What is it about pillows that makes us feel so safe and secure? I love pillows. In fact when I sleep I like to have my pillows arranged just so. Each one has to be in the right position and they have to be fluffed just so and sometimes I have to change things up because one doesn't feel quite right. This has been a point of contention at times with the hubster. You see, I am a side sleeper, so I need a pillow to the right of me and a pillow to the left and two pillows under my head. I think my head must be heavier than the average head because my pillows squish down. And sometimes, after a long day, I have to tuck one between my knees. He is a stomach sleeper, so he uses only one tiny, wimpy, flat little thing, a twin size, that hardly qualifies as a pillow at all in my book. My pillows are nice and fluffy and I use two kings, and two queens nightly with an extra thrown in just in case.
I don't know how it works for most married people, but we have this imaginary line down the middle of our bed that neither of us is allowed to cross. And laying right next to the line and breathing on the other person is not allowed. I can't tell you how many times someone has breathed on me and I have to nudge him and say, "You're breathing on me, back away from the line." Maybe that's where the pillow usage came from, it's self-defense.

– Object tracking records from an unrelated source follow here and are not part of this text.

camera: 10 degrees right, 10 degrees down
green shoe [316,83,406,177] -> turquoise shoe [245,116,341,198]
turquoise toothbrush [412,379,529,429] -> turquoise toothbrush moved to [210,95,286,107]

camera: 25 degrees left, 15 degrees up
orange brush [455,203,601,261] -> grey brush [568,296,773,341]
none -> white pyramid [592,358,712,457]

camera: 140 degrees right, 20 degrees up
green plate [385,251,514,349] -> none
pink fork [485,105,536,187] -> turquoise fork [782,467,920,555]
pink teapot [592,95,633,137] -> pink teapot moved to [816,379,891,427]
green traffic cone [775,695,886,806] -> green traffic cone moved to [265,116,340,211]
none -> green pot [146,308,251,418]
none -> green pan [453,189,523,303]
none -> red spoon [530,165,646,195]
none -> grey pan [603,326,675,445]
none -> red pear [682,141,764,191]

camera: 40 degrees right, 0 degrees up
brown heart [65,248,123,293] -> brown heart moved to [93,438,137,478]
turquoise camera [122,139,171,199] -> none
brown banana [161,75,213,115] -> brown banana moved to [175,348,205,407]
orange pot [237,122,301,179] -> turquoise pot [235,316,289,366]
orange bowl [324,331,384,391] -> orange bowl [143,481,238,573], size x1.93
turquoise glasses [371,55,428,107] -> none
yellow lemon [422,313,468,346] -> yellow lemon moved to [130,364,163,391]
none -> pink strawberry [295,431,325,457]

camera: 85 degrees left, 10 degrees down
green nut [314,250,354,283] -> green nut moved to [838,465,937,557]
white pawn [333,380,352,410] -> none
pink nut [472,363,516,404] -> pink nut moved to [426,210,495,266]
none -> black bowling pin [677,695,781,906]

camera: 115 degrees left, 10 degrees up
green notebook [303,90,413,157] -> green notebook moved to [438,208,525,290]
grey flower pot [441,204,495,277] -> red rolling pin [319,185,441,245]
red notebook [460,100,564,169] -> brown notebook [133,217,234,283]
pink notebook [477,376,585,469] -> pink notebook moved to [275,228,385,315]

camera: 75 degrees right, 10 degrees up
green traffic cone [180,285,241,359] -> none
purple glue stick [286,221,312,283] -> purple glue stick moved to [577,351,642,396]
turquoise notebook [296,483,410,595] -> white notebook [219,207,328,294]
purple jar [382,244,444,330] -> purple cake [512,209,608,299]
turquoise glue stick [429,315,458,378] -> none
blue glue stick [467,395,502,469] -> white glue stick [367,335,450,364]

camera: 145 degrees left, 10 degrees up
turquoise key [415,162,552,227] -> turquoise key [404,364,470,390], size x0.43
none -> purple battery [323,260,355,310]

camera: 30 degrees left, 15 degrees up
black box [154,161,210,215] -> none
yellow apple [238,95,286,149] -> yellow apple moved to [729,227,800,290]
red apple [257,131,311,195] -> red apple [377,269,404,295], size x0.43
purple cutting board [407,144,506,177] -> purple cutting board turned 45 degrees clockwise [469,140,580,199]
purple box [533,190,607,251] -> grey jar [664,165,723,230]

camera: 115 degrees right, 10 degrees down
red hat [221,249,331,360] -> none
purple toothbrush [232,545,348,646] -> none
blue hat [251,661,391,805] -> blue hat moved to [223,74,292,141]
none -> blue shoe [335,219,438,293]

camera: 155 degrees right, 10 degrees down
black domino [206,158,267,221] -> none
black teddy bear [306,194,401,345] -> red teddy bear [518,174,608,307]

As much as I love my hubby, my best nights sleep are when he's away for business. I can align my pillows just the way I like them and no one complains.
Last night when we were going to bed he was handing me all of my pillows one at a time(that means he was plopping them on me heavily and enjoying it) and I was placing them correctly and when he handed me the last one which is an extra. I set it next to my bed, leaning upright against my nightstand within easy reach, that way I could find it in the dark, and in my mind I thought "just in case of an emergency," Then I had to smile, when was the last time anyone had a pillow emergency. I guess it could happen, and if it does I am prepared.